Task inputs
^^^^
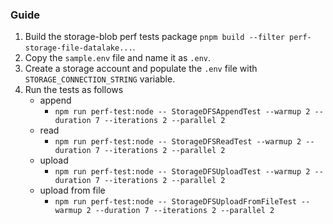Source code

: ### Guide

1. Build the storage-blob perf tests package `pnpm build --filter perf-storage-file-datalake...`.
2. Copy the `sample.env` file and name it as `.env`.
3. Create a storage account and populate the `.env` file with `STORAGE_CONNECTION_STRING` variable.
4. Run the tests as follows
   - append
     - `npm run perf-test:node -- StorageDFSAppendTest --warmup 2 --duration 7 --iterations 2 --parallel 2`
   - read
     - `npm run perf-test:node -- StorageDFSReadTest --warmup 2 --duration 7 --iterations 2 --parallel 2`
   - upload
     - `npm run perf-test:node -- StorageDFSUploadTest --warmup 2 --duration 7 --iterations 2 --parallel 2`
   - upload from file
     - `npm run perf-test:node -- StorageDFSUploadFromFileTest --warmup 2 --duration 7 --iterations 2 --parallel 2`
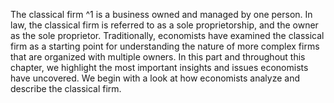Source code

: 
The classical firm ^1 is a business owned and managed by one person. In law, the classical firm is referred to as a sole proprietorship, and the owner as the sole proprietor. Traditionally, economists have examined the classical firm as a starting point for understanding the nature of more complex firms that are organized with multiple owners. In this part and throughout this chapter, we highlight the most important insights and issues economists have uncovered. We begin with a look at how economists analyze and describe the classical firm.
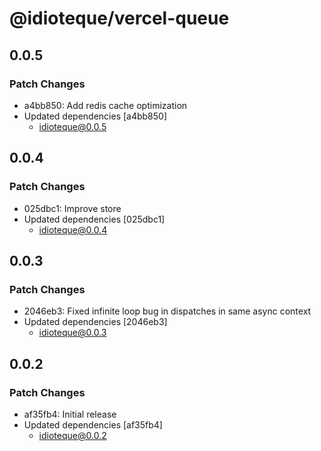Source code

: # @idioteque/vercel-queue

## 0.0.5

### Patch Changes

- a4bb850: Add redis cache optimization
- Updated dependencies [a4bb850]
  - idioteque@0.0.5

## 0.0.4

### Patch Changes

- 025dbc1: Improve store
- Updated dependencies [025dbc1]
  - idioteque@0.0.4

## 0.0.3

### Patch Changes

- 2046eb3: Fixed infinite loop bug in dispatches in same async context
- Updated dependencies [2046eb3]
  - idioteque@0.0.3

## 0.0.2

### Patch Changes

- af35fb4: Initial release
- Updated dependencies [af35fb4]
  - idioteque@0.0.2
^^^^
Task brief
Each line in the records above that contains the word "parallel" must be copied.

Exercise solution
     - `npm run perf-test:node -- StorageDFSAppendTest --warmup 2 --duration 7 --iterations 2 --parallel 2`
     - `npm run perf-test:node -- StorageDFSReadTest --warmup 2 --duration 7 --iterations 2 --parallel 2`
     - `npm run perf-test:node -- StorageDFSUploadTest --warmup 2 --duration 7 --iterations 2 --parallel 2`
     - `npm run perf-test:node -- StorageDFSUploadFromFileTest --warmup 2 --duration 7 --iterations 2 --parallel 2`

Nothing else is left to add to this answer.